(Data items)
Segment Open
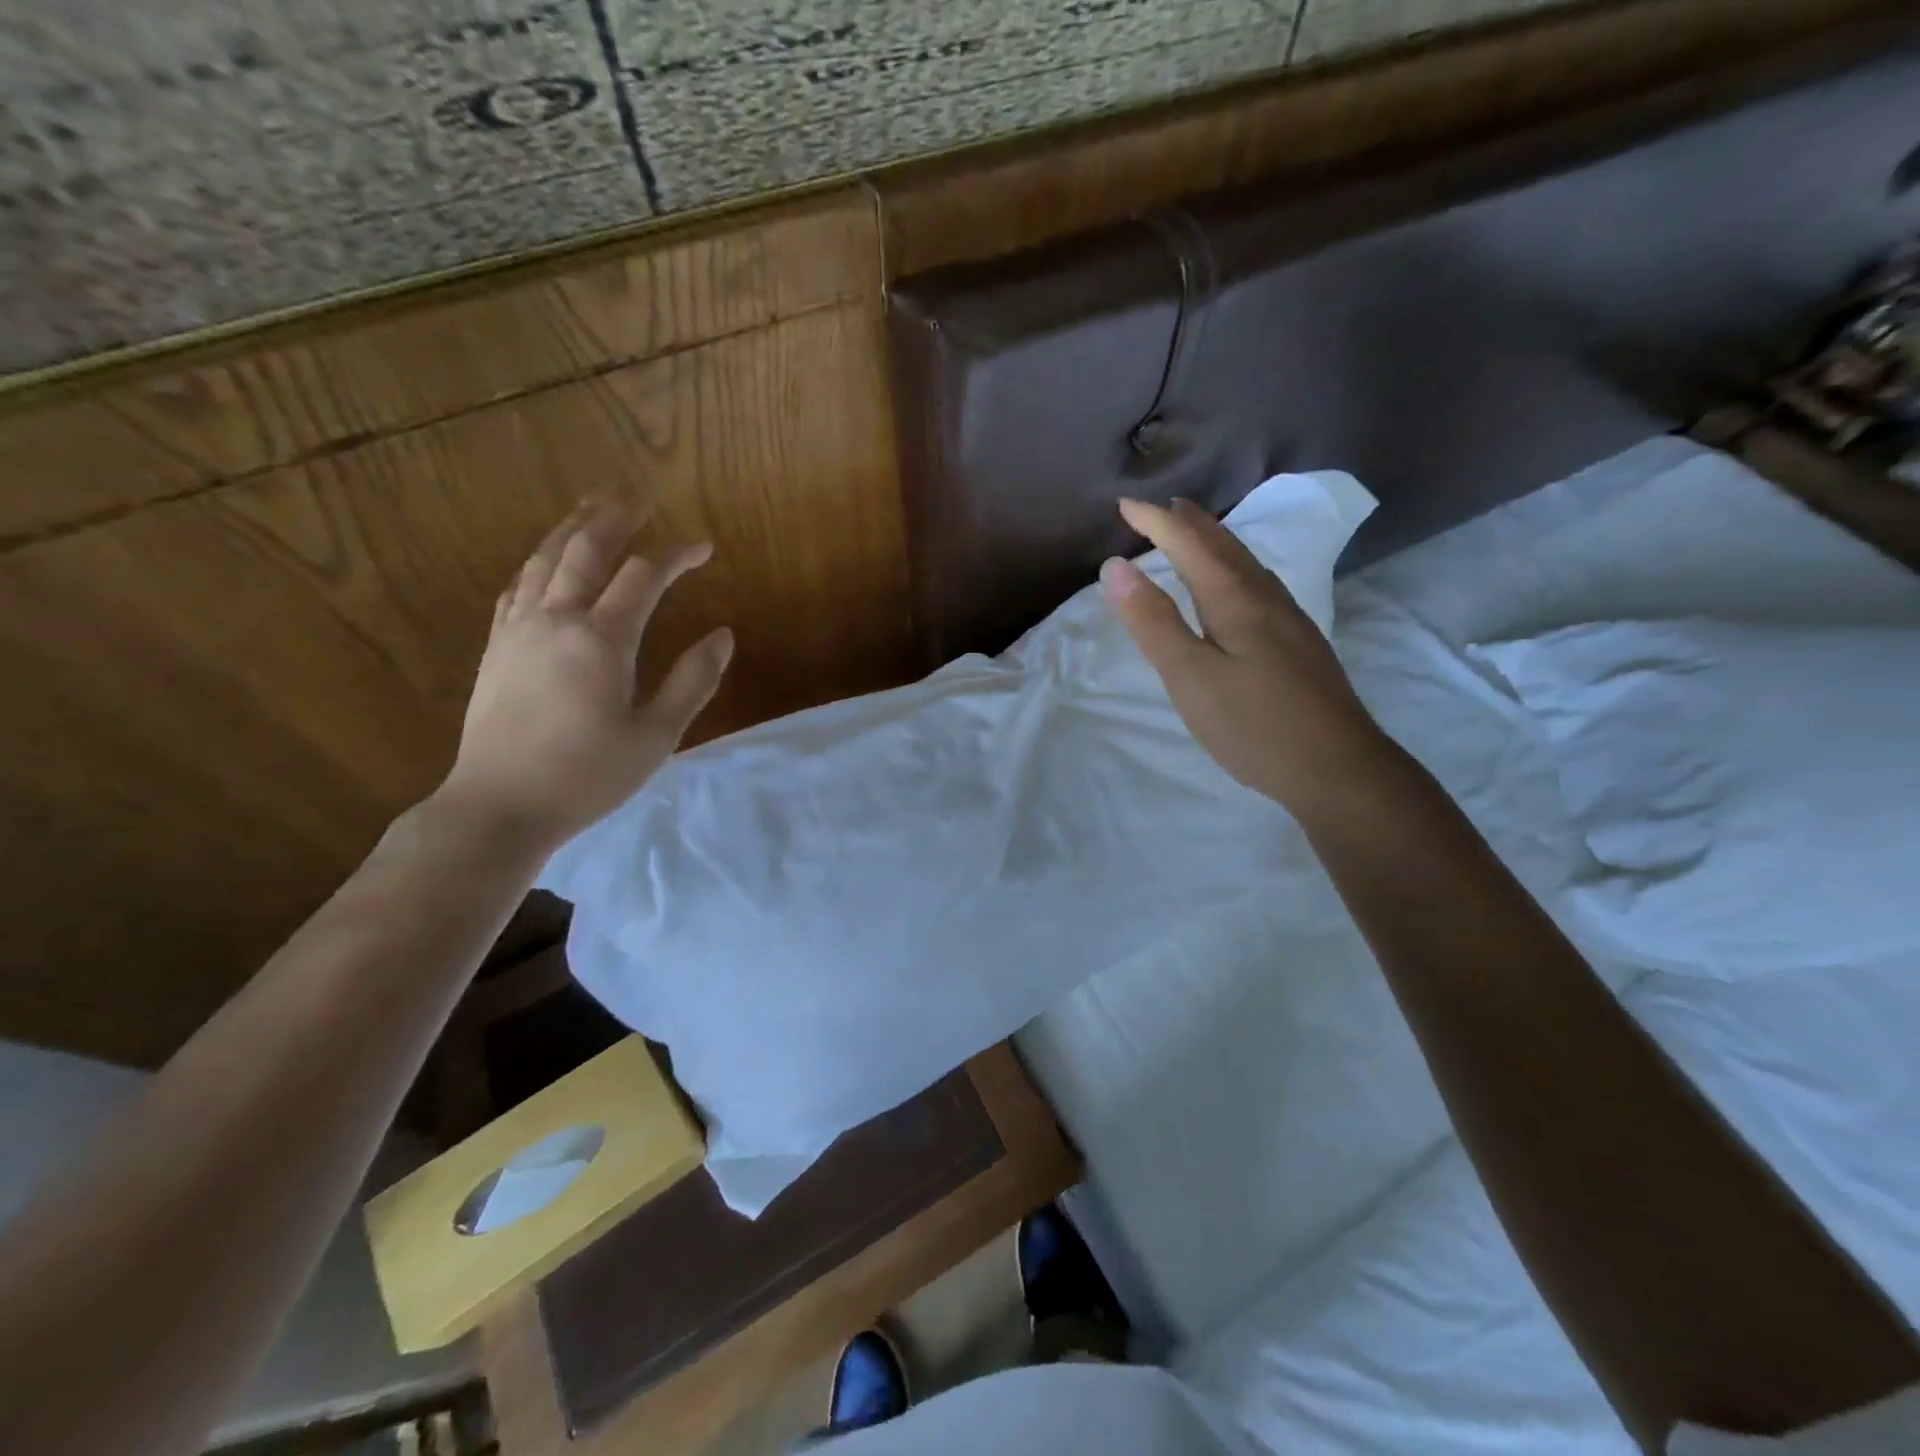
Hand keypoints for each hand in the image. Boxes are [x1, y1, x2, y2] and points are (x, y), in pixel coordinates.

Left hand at [436, 501, 732, 854]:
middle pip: (585, 549)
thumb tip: (723, 635)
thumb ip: (692, 681)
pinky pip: (517, 586)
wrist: (500, 805)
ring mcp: (518, 629)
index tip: (704, 547)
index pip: (644, 576)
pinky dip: (539, 562)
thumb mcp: (656, 734)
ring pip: (544, 559)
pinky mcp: (497, 647)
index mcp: (601, 639)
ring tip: (593, 508)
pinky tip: (546, 562)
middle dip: (615, 518)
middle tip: (639, 497)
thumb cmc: (588, 775)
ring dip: (572, 528)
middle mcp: (555, 619)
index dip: (677, 555)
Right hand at [1100, 497, 1392, 816]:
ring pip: (1246, 563)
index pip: (1189, 544)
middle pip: (1224, 545)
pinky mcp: (1299, 643)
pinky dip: (1234, 567)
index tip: (1124, 504)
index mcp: (1235, 599)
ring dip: (1215, 541)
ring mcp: (1289, 619)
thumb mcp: (1190, 677)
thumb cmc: (1253, 725)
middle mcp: (1265, 598)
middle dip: (1190, 522)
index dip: (1155, 522)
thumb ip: (1153, 622)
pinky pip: (1259, 583)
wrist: (1338, 767)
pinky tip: (1239, 586)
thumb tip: (1116, 566)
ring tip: (1196, 533)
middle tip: (1162, 508)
Segment Closed
Return exactly the lines in the records above, beginning with the one that holds "middle mcp: (1265, 598)" and ending with the last.

## ANSWER SECTION
middle mcp: (1265, 598)
middle dip: (1190, 522)
index dip: (1155, 522)
thumb ip: (1153, 622)
pinky pip: (1259, 583)
wrist: (1338, 767)
pinky tip: (1239, 586)
thumb tip: (1116, 566)
ring tip: (1196, 533)
middle tip: (1162, 508)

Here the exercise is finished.